Da “la destra è mia e la gestisco io” di Berlusconi versione Bertolaso e poi Marchini, in modalità screzio – al 4,23% a Roma (quattro virgola…), al 9,58% a Napoli e al 4,65 a Torino -, al camerata cinque stelle, fino allo 0,63 (zero virgola sessantatré) portato alla causa di Marchini, sempre in modalità screzio, dai colonnelli Storace, Alemanno, Fini e compagnia. Di qui passa la “colpa” della legittimazione altrui, dalla ridicola inesistenza di un’alternativa da destra e da un mondo, da un’area che ormai ha fallito.
Militante, nostalgica, coerente e sentimentale quanno je pare.

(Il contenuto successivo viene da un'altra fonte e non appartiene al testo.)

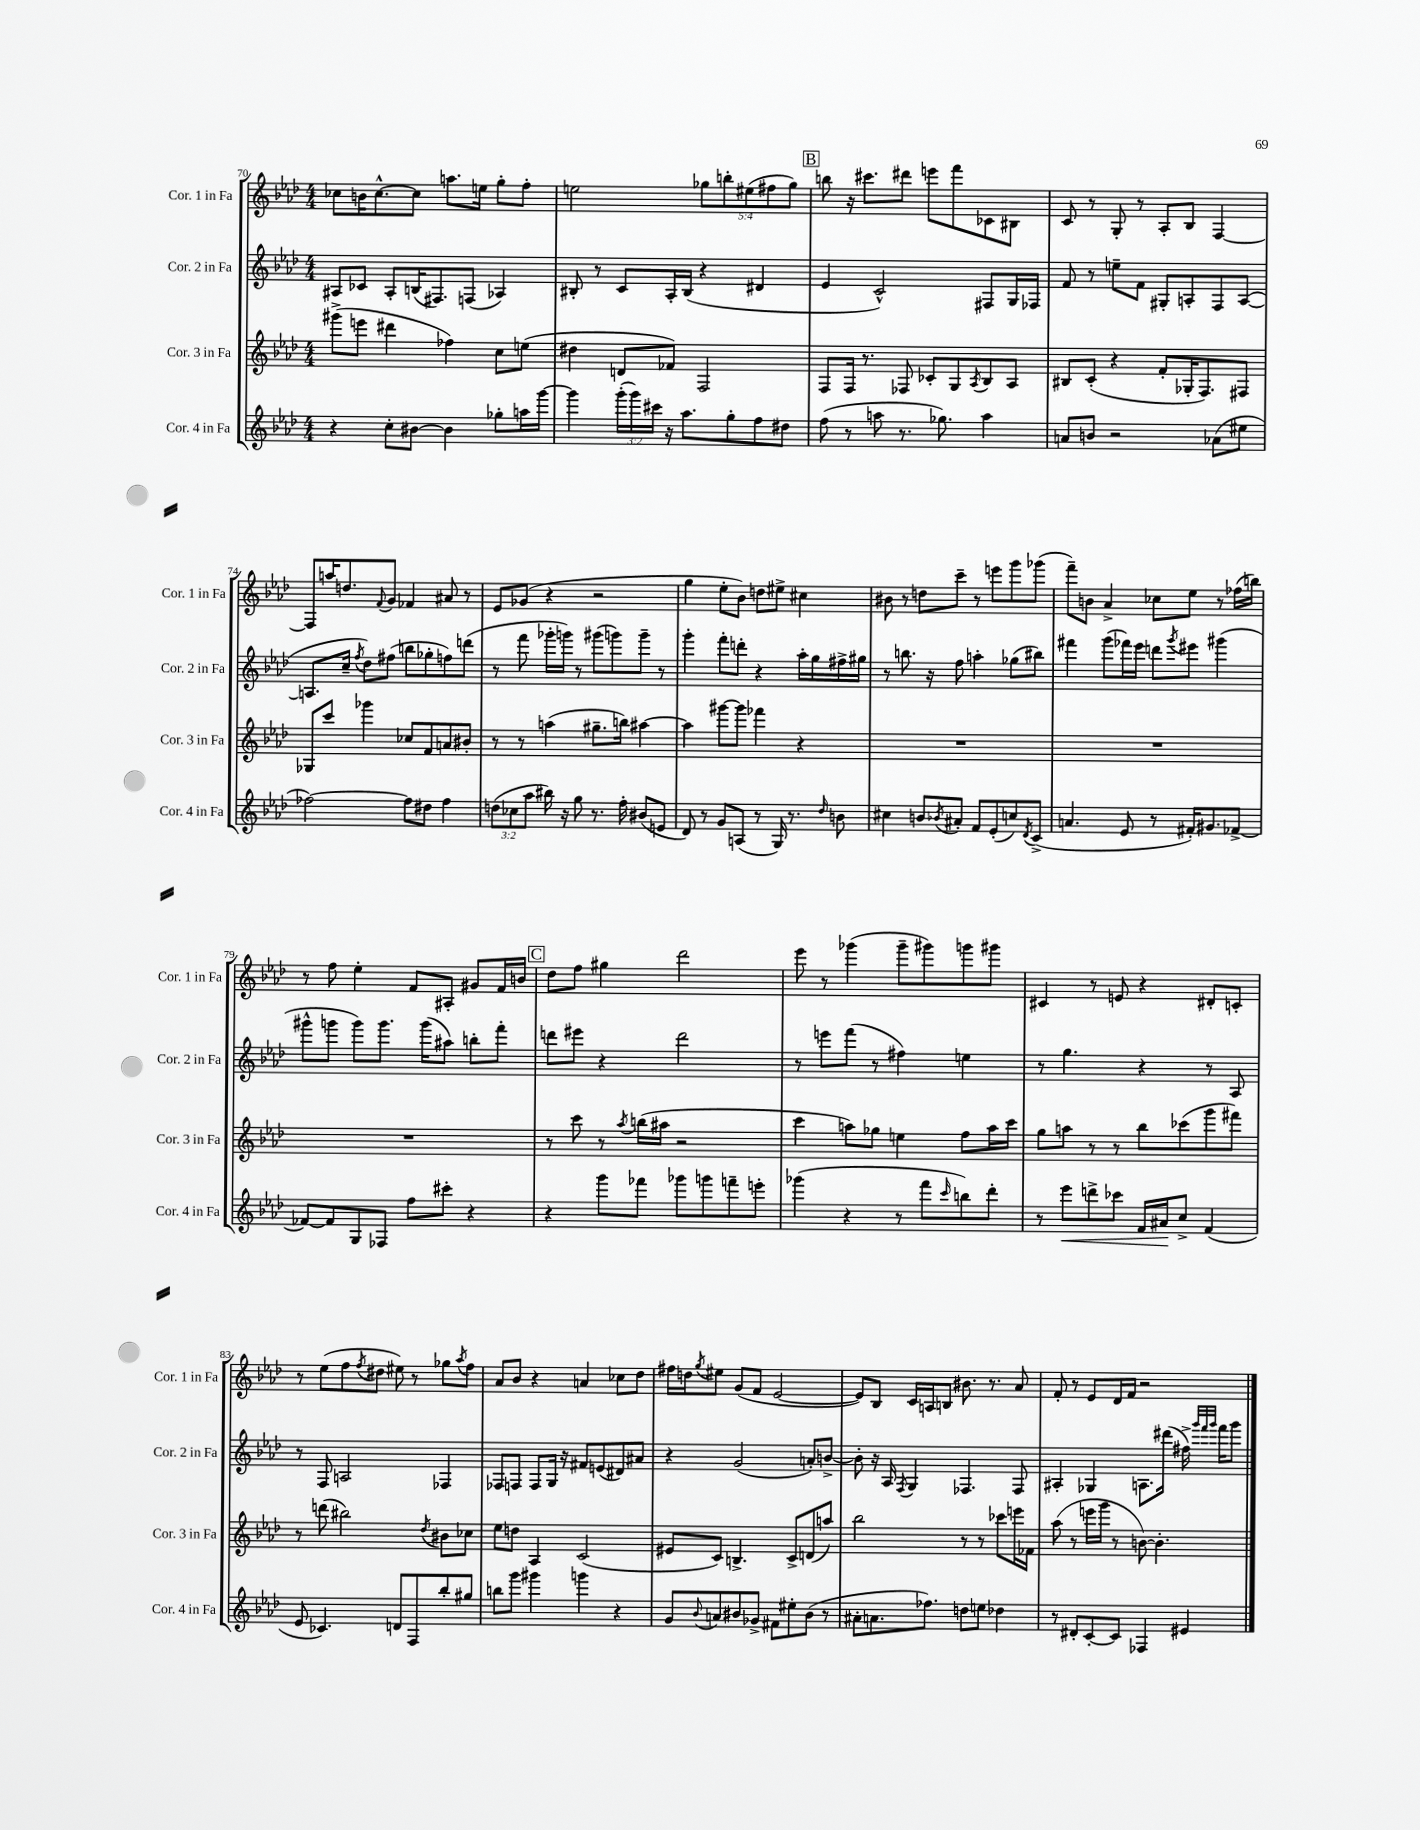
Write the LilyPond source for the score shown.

<<
\new StaffGroup <<
\new Staff = "s0" \with { instrumentName = "Cor. 1 in Fa" shortInstrumentName = "Cor. 1 in Fa" } {
    \clef treble \key aes \major \numericTimeSignature \time 4/4 \override Staff.TupletNumber.text = #tuplet-number::calc-fraction-text
    ces''8 b'16 ces''8.~-^ ces''8 a''8. e''16 g''8-. f''8-. |
    e''2 \tuplet 5/4 { ges''8 b''8-. eis''8( fis''8 ges''8) } |
    \mark \markup { \box "B" } b''8 r16 cis'''8. dis'''8 e'''8 f'''8 ces'8 bis8 |
    c'8 r8 g8-. r8 aes8-. bes8 f4~ |
    f8 a''16 d''8. \appoggiatura { f'8 } g'8 fes'4 ais'8 r8 |
    ees'8 ges'8( r4 r2 |
    g''4 ees''8-. bes'8) d''8 eis''8-> cis''4 |
    bis'8 r8 d''8 c'''8-- r8 e'''8 g'''8 ges'''8( |
    f'''8--) b'8 aes'4-> ces''8 ees''8 r8 fes''16( b''16) |
    r8 f''8 ees''4-. f'8 ais8-. gis'8 f'16 b'16 |
    \mark \markup { \box "C" } des''8 f''8 gis''4 des'''2 |
    ees'''8 r8 ges'''4( ges'''8-- gis'''8) g'''8 gis'''8 |
    cis'4 r8 e'8 r4 dis'8-. c'8-. |
    r8 ees''8( f''8 \acciaccatura { f''8 } dis''8 eis''8) r8 ges''8 \acciaccatura { aes''8 } f''8 |
    aes'8 bes'8 r4 a'4 ces''8 des''8 |
    fis''16 d''16 \acciaccatura { g''8 } eis''8 g'8( f'8 ees'2~ |
    ees'8) bes8 c'16 a16 b8 bis'8. r8. aes'8 |
    f'8-. r8 ees'8 des'16 f'16 r2 \bar "|." |
}
\new Staff = "s1" \with { instrumentName = "Cor. 2 in Fa" shortInstrumentName = "Cor. 2 in Fa" } {
    \clef treble \key aes \major \numericTimeSignature \time 4/4
    ais8 ces'8 ais8-. b16( fis8.) f8( aes4) |
    bis8-. r8 c'8 aes16-. bis16( r4 dis'4 |
    \mark \markup { \box "B" } ees'4 c'2-^) fis8 g16 fes16 |
    f'8 r8 e''8-- f'8 gis8-. a8-. f8 a8~( |
    a8. c''16-- \acciaccatura { f''8 } des''8) fis''8( b''8 ges''8-. f''8) d'''8( |
    r8 f'''8 ges'''16-. g'''16) r8 gis'''8( g'''8) g'''8-- r8 |
    g'''4-. f'''8-. d'''8-. r4 aes''16-. g''16 fis''16-> gis''16 |
    r8 b''8. r16 f''8 a''4-. ges''8( bis''8) |
    fis'''4 g'''8( fes'''16) ees'''16 d'''8 \acciaccatura { g'''8 } eis'''8 gis'''4( |
    gis'''8-^ g'''8 g'''8) g'''8. g'''16( ais''8) b''8-. f'''8-. |
    \mark \markup { \box "C" } d'''8 eis'''8 r4 d'''2 |
    r8 e'''8 f'''8( r8 fis''4) e''4 |
    r8 g''4. r4 r8 aes8 |
    r8 f8 a2 fes4 |
    fes8 f8 f8 g16 r16 fis'8 e'8( dis'8) ais'8 |
    r4 g'2( a'8-.) b'8~-> |
    b'8-. r16 aes16 \acciaccatura { f8 } g4 fes4. fes8 |
    ais4-. ges4 a8. dis'''16( fis''16->) \grace { g'''32 f'''32 g'''32 } f'''16 g'''8 \bar "|." |
}
\new Staff = "s2" \with { instrumentName = "Cor. 3 in Fa" shortInstrumentName = "Cor. 3 in Fa" } {
    \clef treble \key aes \major \numericTimeSignature \time 4/4
    gis'''8->( e'''8 dis'''4 fes''4) c''8 e''8( |
    dis''4 d'8 fes'8) f2 |
    \mark \markup { \box "B" } f8 f16 r8. fes8 ces'8-. g8 \acciaccatura { aes8 } bes8 aes8 |
    bis8 c'8-.( r4 f'8-. ges16-. f8.) fis8 |
    ges8 c'''8 ges'''4 ces''8 f'8 a'8 bis'8-. |
    r8 r8 a''4( gis''8.-- b''16) ais''4~ |
    ais''4 gis'''8~ gis'''8 fes'''4 r4 |
    R1 |
    R1 |
    R1 |
    \mark \markup { \box "C" } r8 c'''8 r8 \acciaccatura { aes''8 } b''16( ais''16 r2 |
    c'''4 a''8) ges''8 e''4 f''8 a''16 c'''16 |
    g''8 a''8 r8 r8 bes''8 ces'''8( g'''8 fis'''8) |
    r8 d'''8( bis''2) \acciaccatura { des''8 } bis'8 ces''8 |
    ees''8 d''8 aes4 c'2( |
    eis'8 c'8) b4.-> c'8-> d'8( a''8) |
    bes''2 r8 r8 ces'''8 e'''16 fes'16 |
    aes''8( r8 e'''16 g'''16 r8 b'8~) b'4.-. \bar "|." |
}
\new Staff = "s3" \with { instrumentName = "Cor. 4 in Fa" shortInstrumentName = "Cor. 4 in Fa" } {
    \clef treble \key aes \major \numericTimeSignature \time 4/4 \override Staff.TupletNumber.text = #tuplet-number::calc-fraction-text
    r4 c''8-. bis'8~ bis'4 ges''8-. a''16 g'''16~ |
    g'''4 \tuplet 3/2 { g'''16-.( g'''16) cis'''16 } r16 aes''8. g''8-. f''8 dis''8 |
    \mark \markup { \box "B" } f''8( r8 a''8 r8. ges''8.) a''4 |
    a'8 b'8 r2 aes'8( eis''8 |
    fes''2~) fes''8 dis''8 fes''4 |
    \tuplet 3/2 { d''8( ces''8 aes''8 } bis''16) r16 g''8 r8. f''16-. bis'8( e'8 |
    des'8) r8 g'8 a8( r8 g16) r8. \grace { des''16 } b'8 |
    cis''4 b'8 \acciaccatura { bes'8 } ais'8-. f'8 ees'8-.( c''8) \acciaccatura { des'8 } c'8->( |
    a'4. ees'8 r8 fis'16-.) gis'8. fes'8~-> |
    fes'8~ fes'8 g8 fes8 f''8 cis'''8-. r4 |
    \mark \markup { \box "C" } r4 g'''8 fes'''8 ges'''8 g'''8 f'''8-- e'''8-. |
    ges'''4( r4 r8 f'''8 \grace { c'''16 } b''8) des'''8-. |
    r8 ees'''8\< d'''8-> ces'''8 f'16 ais'16\! c''8-> f'4( |
    ees'8 ces'4.) d'8 f8 bes''8-. gis''8 |
    b''8 g'''8 gis'''4 g'''4 r4 |
    g'8 \appoggiatura { bes'8 } a'8 bis'8 ges'8-> fis'8 eis''8-. bis'8( r8 |
    ais'8-. a'8. fes''8.) d''8 e''8 des''4 |
    r8 dis'8-. c'8~-. c'8 fes4 eis'4 \bar "|." |
}
>>
>>
\layout { \context { \Score currentBarNumber = #70 } }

Ma la “colpa” della legittimazione di chi è? Di chi vuole radicarsi e di chi non sa impedirglielo. Ecco la destra odierna, zoppa, cieca e paracula, ancora incatenata nel voto utile e in quello inutile, non sa impedire, non sa costruire, non sa più fare niente, se non pontificare e dilettarsi di alta politica o di massimi sistemi. Fate uscire di corsa donne e bambini, la destra sta affondando. Sta affondando nelle sue porcherie, nei suoi screzi, nei suoi giardinetti da difendere, sempre più piccoli e secchi. Fate uscire le donne, i bambini e lasciate dentro i giovani vecchi, i feudatari, i vassalli, i valvassori e i valvassini, gli strateghi, gli intellettuali imbastarditi che del meticciato hanno fatto bandiera impedendo la rigenerazione del conservatorismo, ridicolizzando la tradizione – che va ricordato, non è l’adorazione delle ceneri ma la conservazione del fuoco -, i maghi e i Marchini dell’ultimo secondo.
Chi dovrà fare il nonno, vada a fare il nonno; chi dovrà andare in pensione, vi prego, vada in pensione.
La storia c’insegna e ormai purtroppo brutalmente ci dimostra, che la politica è un’aggregazione per scopi e obiettivi, come un’associazione culturale – ad essere dolci – o come un’azienda – ad essere oggettivi – che non ha più nulla da spartire a livello culturale, spirituale, ideale, sentimentale. Mercenari al servizio di un gonfalone che si danno una missione e la perseguono, tentando di regnare. Punto. Ecco in questa amarissima prospettiva, chi si separa, per screzio o per davvero, perde. Volenti o nolenti questa è la schifezza gestionale che ci ritroviamo, questo il modo di amministrare, l’input, la genesi moderna della politica. Volenti o nolenti è colpa anche, e soprattutto, nostra, dei nostri astensionismi, del nostro socialismo virtuale, della rabbia tramutata in odio, del nostro fottercene. Schifezza per schifezza, questo è il sistema vigente e cambiarlo è davvero dura, riportarlo ad una dimensione di dignità è affare davvero complicato. Schifezza per schifezza, chi si separa perde. Perde doppiamente: agli occhi degli uomini del proprio tempo, agli occhi della storia. Allora, all’indomani di una tra le votazioni più caotiche, diamo un nome alle cose: la destra ha perso (ancora), Giorgia Meloni ha vinto. Che è ben diverso da dire la destra ha vinto. La persona ha convinto – nonostante i tentennamenti iniziali – e tra le macerie ha infilato un ottimo risultato. La divisione paga. Punto.
La destra non ha perso, ha fallito. Un’adolescente incapace di imparare la lezione, di ascoltare l’elettore, di puntare ad una visione nazionale, di interpretare la realtà, di avere coscienza di sé e degli obiettivi. “Miseria e assenza di fantasia da chi viene da una storia di rivolta”. Distruggere e riconcepire, dentro le nuove leve. Subito.